After the battle (often the end of the story in a more conventional play) is where this drama really begins. Kleist sets the audience an intriguing puzzle: since the Prince did not know whether he was awake or dreaming when he was crowned with the victor’s wreath, can he be held responsible for disobeying orders to achieve the dream? Is his commanding officer, the Elector, really to blame, since it was he who set up the whole scene for his own amusement? This enlightened despot disingenuously argues that he must follow the law when the courts sentence Homburg to death, but then the officers in his army rebel. When the Princess Natalie, who has fallen in love with Homburg, makes an impassioned plea for her lover’s life—it is not her emotions that carry weight with the Elector, but her cleverly nuanced argument that he will look bad if he allows a man of honour to be executed for following his heart. At this point the Elector caves of course, but sets up a poison pill for Homburg. The Prince must now decide whether to make the expedient argument to save his life, or do what a man of honour would do, which is to sacrifice himself willingly for his country.
Kleist pulls off a remarkable sleight of hand with this material, managing all these reversals of fortune in a way that undercuts expectations, while paradoxically heightening the audience’s experience through the dramatization of highly ambiguous dream states. In these states, the characters confront all the big stuff like life and love; death and immortality. Coupled with crafting a language uniquely suited to these dramatic innovations, Kleist engages the our imaginations, and our sense of what is possible in the theatre. The Prince of Homburg is like Hamlet in this regard, in that the more we engage with it, the greater it becomes.
Júlia Leval, freely adapting and directing this production of The Prince of Homburg, has come up with some innovative ideas for casting and staging. The Prince is played by Lucy Mackay, a fine actress, but lacking the experience for such a difficult role.
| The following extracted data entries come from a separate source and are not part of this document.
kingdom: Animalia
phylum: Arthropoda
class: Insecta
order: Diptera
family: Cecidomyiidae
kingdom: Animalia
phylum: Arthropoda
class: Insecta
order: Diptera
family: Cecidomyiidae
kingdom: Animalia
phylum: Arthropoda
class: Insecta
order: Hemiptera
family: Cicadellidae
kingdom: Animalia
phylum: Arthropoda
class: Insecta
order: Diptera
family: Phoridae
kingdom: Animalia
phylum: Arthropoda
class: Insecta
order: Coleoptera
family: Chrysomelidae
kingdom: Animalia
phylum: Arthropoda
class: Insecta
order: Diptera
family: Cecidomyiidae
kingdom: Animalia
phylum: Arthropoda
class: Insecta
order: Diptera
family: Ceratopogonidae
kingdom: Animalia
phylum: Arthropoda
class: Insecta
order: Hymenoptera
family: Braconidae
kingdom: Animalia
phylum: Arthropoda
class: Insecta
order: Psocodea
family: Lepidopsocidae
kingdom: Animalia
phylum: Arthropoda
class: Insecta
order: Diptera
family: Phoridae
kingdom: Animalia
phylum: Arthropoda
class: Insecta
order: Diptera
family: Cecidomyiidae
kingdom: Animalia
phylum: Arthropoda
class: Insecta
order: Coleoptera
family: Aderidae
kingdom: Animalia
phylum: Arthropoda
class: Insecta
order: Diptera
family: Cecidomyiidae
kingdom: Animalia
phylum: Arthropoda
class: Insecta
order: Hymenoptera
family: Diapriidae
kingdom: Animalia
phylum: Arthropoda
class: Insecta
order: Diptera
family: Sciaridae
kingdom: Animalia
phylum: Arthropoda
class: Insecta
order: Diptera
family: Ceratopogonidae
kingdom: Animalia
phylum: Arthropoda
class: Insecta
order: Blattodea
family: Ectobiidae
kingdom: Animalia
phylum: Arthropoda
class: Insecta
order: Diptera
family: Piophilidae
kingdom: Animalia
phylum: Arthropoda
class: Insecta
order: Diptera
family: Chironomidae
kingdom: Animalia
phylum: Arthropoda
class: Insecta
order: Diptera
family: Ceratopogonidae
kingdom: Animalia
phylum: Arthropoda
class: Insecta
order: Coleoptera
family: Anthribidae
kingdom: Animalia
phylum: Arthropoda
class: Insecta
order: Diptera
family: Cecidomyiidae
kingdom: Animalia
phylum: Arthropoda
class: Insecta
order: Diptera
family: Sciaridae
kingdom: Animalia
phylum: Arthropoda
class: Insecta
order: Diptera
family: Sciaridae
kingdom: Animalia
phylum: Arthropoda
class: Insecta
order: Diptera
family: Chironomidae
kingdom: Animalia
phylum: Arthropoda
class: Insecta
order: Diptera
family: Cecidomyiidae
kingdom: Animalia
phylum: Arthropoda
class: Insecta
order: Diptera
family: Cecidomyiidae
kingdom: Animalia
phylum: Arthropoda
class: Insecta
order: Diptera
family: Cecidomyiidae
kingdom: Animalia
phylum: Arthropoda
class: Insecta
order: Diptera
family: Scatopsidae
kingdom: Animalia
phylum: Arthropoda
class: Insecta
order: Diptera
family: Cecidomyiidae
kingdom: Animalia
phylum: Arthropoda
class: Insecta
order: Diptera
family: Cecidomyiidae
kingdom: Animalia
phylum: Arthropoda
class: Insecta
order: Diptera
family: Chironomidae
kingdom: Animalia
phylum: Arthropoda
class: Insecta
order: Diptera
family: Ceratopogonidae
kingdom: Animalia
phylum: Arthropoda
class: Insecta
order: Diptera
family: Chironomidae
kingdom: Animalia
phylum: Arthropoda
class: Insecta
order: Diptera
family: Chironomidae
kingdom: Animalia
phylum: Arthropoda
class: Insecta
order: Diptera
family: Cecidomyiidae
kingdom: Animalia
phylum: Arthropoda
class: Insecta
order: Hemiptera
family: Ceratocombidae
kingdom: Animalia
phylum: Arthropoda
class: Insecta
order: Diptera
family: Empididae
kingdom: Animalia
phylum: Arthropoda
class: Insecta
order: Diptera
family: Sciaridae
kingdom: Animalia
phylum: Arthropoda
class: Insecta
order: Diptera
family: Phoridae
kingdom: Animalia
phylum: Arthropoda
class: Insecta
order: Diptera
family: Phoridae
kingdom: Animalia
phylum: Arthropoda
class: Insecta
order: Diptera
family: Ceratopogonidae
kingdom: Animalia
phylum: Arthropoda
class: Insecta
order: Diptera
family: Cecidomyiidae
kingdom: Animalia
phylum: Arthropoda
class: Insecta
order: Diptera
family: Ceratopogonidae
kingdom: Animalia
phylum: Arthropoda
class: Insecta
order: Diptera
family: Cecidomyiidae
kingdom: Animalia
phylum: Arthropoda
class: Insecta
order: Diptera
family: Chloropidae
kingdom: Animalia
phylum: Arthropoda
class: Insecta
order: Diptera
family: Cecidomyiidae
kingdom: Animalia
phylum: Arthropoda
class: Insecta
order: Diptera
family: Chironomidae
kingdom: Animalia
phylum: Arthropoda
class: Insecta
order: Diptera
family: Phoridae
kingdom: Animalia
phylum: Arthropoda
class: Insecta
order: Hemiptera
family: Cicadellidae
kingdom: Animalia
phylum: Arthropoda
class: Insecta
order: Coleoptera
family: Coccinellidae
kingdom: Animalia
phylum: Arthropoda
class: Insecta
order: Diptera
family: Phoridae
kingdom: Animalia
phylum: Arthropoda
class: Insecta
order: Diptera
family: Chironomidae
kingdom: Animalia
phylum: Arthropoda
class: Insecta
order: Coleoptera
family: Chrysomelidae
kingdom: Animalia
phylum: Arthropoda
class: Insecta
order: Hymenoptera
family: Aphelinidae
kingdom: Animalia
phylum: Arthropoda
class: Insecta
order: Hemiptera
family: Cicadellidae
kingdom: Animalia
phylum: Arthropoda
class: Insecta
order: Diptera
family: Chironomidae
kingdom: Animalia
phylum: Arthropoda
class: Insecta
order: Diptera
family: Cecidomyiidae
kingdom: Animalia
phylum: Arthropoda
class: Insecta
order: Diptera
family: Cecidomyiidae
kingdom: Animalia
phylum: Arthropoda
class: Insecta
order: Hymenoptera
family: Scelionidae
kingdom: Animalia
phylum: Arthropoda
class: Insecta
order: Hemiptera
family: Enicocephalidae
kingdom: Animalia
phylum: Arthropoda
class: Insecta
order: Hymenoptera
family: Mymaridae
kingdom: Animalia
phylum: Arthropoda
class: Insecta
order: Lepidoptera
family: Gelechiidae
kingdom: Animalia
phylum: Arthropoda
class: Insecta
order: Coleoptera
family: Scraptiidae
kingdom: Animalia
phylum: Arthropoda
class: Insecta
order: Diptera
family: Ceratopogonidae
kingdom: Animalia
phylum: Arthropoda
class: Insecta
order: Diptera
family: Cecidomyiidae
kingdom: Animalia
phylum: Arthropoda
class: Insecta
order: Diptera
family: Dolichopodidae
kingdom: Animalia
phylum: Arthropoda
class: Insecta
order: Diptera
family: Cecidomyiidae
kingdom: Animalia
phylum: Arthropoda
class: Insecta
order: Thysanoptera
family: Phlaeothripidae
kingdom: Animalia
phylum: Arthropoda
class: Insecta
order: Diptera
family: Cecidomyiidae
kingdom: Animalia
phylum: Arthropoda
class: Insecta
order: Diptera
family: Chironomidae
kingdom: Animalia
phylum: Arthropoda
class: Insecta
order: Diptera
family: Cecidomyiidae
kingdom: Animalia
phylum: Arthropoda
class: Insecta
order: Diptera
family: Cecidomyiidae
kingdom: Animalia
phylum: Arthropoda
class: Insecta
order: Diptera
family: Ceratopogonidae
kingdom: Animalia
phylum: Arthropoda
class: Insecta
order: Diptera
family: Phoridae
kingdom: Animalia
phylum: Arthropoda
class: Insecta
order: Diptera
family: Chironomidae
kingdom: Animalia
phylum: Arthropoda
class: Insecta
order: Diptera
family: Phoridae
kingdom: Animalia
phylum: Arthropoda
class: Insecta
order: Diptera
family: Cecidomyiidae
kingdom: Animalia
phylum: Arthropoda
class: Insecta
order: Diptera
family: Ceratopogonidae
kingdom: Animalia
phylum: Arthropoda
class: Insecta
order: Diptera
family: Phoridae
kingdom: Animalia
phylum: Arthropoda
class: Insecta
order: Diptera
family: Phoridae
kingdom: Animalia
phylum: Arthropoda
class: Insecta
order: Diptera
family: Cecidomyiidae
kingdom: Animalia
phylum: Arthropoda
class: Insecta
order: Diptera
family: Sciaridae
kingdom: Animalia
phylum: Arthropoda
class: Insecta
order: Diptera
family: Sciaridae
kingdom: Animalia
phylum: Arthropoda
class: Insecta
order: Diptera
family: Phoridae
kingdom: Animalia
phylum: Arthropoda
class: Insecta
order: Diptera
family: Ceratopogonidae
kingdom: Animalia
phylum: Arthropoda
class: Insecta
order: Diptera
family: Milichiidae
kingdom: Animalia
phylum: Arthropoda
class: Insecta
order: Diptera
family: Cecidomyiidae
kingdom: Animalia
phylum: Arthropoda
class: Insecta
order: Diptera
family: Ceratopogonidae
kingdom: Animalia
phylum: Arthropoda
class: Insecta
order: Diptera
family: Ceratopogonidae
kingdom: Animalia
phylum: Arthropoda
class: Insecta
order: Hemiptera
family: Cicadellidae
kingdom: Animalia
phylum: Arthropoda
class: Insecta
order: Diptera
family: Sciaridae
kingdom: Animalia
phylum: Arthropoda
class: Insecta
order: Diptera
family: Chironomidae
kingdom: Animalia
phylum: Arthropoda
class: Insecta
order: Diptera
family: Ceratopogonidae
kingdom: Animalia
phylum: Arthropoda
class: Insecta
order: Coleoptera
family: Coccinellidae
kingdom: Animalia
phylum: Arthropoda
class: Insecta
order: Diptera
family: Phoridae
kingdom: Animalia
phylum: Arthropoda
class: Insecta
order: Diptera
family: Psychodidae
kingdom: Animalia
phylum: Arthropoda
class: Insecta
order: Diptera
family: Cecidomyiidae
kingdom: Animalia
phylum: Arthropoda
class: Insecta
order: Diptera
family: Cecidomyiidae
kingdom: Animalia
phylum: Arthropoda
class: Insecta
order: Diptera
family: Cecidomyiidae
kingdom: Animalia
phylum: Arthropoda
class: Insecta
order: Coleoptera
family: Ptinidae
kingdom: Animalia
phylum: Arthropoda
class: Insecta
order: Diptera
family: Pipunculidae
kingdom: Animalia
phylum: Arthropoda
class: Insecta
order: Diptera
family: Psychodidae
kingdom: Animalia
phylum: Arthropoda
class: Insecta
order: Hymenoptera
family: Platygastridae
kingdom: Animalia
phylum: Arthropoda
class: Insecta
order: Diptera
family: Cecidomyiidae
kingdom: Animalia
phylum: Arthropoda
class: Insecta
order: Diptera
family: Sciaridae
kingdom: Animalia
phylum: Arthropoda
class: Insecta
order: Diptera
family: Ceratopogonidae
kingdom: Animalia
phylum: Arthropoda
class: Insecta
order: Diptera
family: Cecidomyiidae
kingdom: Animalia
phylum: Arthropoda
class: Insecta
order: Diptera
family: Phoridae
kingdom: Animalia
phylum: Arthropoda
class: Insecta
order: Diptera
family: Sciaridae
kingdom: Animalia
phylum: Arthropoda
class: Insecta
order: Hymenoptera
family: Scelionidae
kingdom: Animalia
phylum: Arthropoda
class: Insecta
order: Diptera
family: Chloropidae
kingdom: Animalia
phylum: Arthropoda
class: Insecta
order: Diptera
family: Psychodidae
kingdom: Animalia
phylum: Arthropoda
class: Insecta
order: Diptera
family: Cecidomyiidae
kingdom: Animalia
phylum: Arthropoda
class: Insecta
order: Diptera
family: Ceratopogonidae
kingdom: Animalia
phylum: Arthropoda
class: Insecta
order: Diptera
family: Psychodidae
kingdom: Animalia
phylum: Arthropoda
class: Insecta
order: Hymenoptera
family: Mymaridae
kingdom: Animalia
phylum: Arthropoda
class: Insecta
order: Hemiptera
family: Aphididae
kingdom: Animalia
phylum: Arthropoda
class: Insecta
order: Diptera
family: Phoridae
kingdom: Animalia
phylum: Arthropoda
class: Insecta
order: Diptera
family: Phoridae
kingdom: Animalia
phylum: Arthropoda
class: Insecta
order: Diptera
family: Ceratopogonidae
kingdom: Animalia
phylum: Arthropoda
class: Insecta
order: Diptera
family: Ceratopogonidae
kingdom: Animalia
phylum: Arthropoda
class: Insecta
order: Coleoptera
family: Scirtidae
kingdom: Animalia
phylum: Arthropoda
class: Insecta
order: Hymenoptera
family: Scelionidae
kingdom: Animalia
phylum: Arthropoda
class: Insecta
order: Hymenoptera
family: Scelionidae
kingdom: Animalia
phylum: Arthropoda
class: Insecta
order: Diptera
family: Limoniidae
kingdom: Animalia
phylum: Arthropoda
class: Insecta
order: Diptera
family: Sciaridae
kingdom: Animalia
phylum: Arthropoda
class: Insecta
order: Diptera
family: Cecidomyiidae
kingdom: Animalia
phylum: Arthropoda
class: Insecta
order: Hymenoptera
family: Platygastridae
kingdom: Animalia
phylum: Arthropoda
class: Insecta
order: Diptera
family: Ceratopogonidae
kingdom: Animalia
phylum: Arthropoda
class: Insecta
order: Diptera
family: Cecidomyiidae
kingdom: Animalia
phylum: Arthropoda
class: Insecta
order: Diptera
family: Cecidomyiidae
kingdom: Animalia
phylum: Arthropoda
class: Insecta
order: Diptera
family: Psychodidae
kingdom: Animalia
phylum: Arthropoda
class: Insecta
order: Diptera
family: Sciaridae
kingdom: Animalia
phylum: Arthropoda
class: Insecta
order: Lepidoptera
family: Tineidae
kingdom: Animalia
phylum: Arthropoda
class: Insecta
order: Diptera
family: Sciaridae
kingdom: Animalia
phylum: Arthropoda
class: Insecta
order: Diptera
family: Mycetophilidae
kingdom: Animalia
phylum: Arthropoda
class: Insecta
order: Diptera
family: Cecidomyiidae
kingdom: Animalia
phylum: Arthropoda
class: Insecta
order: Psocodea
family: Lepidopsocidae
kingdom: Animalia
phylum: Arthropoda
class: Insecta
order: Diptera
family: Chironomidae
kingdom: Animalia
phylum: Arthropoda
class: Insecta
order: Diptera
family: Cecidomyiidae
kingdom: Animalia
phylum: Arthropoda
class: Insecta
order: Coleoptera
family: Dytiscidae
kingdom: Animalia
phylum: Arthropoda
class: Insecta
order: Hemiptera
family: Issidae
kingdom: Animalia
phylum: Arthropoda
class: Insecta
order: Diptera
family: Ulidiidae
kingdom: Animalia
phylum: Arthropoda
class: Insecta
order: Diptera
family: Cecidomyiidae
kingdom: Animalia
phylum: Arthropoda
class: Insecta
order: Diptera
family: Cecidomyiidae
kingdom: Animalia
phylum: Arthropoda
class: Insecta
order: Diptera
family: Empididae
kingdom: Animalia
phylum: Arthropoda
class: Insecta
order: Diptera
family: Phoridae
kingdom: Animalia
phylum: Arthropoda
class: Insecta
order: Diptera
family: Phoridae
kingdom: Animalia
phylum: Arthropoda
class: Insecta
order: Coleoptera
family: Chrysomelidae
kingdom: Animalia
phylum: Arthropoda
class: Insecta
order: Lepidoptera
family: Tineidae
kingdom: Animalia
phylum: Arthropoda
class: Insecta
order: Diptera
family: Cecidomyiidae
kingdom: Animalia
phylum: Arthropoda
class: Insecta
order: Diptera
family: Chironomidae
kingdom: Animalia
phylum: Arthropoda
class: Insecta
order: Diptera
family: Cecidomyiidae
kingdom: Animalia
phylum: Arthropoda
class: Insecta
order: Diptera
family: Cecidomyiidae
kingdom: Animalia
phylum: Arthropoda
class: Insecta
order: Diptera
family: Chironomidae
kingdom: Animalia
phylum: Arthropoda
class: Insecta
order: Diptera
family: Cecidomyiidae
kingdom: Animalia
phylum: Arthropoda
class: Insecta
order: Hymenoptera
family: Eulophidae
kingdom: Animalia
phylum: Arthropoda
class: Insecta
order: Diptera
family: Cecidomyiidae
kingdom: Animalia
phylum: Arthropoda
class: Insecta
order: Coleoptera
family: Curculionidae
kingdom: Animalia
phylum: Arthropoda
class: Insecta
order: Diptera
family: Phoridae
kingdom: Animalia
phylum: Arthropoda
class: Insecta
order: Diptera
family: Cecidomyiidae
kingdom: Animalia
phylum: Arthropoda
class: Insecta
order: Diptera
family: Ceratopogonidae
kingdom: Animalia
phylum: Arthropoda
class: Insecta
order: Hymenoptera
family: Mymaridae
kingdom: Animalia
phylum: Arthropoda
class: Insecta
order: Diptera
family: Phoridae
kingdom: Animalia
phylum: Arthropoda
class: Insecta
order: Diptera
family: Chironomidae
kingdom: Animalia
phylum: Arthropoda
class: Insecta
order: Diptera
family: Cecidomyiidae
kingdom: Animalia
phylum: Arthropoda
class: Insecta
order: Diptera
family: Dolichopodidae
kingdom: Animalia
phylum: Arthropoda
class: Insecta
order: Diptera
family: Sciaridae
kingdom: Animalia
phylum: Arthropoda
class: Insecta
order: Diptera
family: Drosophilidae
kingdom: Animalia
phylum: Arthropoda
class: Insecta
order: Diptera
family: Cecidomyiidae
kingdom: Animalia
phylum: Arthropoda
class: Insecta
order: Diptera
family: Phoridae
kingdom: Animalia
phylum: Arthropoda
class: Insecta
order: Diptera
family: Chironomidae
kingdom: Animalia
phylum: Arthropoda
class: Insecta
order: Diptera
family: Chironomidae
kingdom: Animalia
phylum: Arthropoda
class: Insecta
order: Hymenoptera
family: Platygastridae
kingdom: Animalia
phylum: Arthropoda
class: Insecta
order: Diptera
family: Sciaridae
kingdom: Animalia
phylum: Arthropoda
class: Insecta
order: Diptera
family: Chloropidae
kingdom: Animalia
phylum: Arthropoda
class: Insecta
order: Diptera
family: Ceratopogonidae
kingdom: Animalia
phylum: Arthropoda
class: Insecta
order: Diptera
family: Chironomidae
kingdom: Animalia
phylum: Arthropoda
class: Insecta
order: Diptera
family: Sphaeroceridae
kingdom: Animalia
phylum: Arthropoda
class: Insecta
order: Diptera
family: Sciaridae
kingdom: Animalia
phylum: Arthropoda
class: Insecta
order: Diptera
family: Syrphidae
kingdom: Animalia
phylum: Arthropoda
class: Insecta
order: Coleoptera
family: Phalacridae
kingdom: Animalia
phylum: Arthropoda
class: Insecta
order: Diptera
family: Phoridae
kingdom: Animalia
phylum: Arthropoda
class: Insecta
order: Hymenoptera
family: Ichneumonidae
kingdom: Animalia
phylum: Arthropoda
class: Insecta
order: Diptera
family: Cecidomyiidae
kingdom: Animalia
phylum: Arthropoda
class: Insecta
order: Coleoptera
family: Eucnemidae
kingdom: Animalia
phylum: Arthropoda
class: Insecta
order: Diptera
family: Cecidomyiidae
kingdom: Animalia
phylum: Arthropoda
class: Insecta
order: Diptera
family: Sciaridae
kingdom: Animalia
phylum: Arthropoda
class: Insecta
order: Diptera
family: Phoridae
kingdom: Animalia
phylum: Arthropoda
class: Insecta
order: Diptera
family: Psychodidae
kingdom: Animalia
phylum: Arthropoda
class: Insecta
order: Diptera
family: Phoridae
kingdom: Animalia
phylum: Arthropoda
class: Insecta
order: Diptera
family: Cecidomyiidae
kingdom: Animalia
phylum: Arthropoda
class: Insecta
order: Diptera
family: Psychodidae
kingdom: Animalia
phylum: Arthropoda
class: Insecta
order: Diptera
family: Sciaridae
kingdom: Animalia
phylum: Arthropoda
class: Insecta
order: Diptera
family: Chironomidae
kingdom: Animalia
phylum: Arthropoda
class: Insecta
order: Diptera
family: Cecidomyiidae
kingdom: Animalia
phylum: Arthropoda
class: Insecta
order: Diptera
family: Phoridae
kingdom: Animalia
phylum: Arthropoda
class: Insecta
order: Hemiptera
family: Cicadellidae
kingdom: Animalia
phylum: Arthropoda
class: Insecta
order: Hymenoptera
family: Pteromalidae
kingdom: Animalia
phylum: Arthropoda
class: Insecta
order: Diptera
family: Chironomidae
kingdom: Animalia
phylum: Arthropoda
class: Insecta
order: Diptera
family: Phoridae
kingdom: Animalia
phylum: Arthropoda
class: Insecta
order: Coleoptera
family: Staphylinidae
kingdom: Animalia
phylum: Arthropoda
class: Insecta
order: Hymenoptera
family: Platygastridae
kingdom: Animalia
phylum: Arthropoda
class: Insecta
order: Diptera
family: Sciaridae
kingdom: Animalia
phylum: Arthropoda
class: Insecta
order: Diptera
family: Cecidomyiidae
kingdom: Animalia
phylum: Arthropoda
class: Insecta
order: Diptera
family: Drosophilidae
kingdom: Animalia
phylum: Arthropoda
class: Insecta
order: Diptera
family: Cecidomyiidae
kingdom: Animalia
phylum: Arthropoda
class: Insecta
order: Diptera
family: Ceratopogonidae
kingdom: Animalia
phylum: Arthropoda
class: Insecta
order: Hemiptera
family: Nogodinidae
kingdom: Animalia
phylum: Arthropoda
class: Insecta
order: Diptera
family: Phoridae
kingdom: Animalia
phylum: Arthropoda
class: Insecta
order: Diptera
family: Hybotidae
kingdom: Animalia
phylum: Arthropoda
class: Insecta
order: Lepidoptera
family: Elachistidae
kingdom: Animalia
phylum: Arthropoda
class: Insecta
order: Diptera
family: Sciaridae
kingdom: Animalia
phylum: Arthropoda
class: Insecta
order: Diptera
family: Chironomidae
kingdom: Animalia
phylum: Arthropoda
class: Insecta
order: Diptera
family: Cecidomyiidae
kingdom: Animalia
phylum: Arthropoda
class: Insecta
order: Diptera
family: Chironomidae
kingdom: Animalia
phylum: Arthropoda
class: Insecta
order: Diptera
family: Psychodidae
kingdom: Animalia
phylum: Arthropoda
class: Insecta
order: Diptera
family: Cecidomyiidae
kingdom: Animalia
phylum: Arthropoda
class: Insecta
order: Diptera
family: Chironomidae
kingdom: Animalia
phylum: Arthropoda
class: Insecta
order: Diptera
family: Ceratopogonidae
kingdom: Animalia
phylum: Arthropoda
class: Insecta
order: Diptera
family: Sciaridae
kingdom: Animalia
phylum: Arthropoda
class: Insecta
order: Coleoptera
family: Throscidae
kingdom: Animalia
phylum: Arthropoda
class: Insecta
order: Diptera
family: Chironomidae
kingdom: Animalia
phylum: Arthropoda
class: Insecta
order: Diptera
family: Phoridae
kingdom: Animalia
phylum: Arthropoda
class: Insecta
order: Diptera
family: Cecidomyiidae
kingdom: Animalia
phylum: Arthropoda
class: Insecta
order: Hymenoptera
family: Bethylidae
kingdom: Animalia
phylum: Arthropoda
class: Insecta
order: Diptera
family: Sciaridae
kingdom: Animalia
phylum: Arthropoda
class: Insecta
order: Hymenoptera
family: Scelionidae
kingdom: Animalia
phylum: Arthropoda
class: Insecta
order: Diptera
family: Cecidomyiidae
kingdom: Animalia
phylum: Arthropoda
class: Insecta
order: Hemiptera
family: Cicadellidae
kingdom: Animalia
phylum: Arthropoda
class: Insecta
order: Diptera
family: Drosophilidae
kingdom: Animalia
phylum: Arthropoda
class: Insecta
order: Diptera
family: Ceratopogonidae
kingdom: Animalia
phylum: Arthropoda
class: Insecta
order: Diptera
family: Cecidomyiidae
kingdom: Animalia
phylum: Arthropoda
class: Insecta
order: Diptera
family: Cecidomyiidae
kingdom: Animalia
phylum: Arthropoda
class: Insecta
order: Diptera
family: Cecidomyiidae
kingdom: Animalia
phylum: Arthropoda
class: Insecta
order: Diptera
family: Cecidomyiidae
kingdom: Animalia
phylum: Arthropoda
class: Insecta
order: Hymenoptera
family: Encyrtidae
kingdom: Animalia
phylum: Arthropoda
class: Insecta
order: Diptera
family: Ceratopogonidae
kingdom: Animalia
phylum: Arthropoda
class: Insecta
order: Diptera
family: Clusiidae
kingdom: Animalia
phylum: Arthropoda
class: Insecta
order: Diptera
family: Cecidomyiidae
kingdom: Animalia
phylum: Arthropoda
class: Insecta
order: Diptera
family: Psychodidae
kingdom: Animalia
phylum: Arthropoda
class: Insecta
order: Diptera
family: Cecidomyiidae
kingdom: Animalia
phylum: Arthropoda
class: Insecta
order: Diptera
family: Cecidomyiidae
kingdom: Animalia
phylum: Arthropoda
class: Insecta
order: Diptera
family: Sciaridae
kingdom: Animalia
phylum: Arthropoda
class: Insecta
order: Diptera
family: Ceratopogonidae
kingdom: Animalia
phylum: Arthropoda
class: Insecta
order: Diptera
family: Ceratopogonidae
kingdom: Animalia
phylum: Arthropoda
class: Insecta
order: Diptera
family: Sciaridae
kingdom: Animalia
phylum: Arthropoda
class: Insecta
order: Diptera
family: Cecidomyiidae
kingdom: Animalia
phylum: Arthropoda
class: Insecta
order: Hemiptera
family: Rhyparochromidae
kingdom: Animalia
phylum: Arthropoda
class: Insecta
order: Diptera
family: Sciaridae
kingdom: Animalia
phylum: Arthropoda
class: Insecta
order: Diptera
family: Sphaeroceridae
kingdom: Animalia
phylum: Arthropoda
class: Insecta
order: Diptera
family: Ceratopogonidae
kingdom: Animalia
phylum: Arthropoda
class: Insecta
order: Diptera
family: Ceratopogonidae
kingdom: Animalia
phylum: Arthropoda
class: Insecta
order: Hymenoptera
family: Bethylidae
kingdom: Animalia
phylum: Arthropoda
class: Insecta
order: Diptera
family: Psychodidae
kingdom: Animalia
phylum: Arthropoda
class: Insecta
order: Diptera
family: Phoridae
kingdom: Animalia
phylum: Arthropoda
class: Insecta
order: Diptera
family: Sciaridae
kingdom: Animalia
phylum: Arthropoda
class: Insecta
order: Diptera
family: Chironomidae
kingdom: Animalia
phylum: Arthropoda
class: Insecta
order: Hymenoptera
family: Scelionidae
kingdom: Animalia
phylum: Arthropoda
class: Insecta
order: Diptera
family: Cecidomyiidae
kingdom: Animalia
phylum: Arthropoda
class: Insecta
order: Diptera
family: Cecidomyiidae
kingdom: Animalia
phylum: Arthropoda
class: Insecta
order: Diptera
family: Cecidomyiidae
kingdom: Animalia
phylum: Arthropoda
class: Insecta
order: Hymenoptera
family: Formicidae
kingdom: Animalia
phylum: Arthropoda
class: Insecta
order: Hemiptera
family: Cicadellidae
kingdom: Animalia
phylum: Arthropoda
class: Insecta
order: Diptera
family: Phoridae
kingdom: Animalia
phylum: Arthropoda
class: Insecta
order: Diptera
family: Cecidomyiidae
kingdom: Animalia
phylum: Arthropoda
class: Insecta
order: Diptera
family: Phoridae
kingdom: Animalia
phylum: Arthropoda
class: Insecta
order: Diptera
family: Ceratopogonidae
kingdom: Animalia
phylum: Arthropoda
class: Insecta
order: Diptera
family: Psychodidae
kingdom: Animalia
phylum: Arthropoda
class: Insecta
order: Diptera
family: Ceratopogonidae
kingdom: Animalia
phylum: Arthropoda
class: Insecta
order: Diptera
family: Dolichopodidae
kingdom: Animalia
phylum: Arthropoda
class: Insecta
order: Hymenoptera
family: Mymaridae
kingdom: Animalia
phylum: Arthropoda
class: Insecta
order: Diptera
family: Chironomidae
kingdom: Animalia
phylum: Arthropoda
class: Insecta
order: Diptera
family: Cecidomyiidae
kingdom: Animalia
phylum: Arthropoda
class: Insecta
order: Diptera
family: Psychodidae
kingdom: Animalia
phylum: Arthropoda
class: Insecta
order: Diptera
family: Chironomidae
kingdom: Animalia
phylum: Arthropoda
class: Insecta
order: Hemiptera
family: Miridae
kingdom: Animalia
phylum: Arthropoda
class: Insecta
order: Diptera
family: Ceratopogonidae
Most of the cast (recently graduated from LAMDA) also seems rather adrift in the stormy waters of Kleist’s rhetoric, though Will Bishop is a confident Elector. A pared down set designed by Zoe Brennan has some beautifully ironic touches—a small bush for the laurel tree that Homburg uses to build the wreath for example, and a small white house that stands in for palaces and churches as well as a throne. Alistair Lax’s sound design helps to heighten the dream sequences.
Don’t miss your chance to see this seldom performed masterpiece. It’s worth making the journey to The Isle of Dogs to see it, and The Space is an always welcoming venue which has a reputation for programming important drama. This production of The Prince of Homburg is no exception.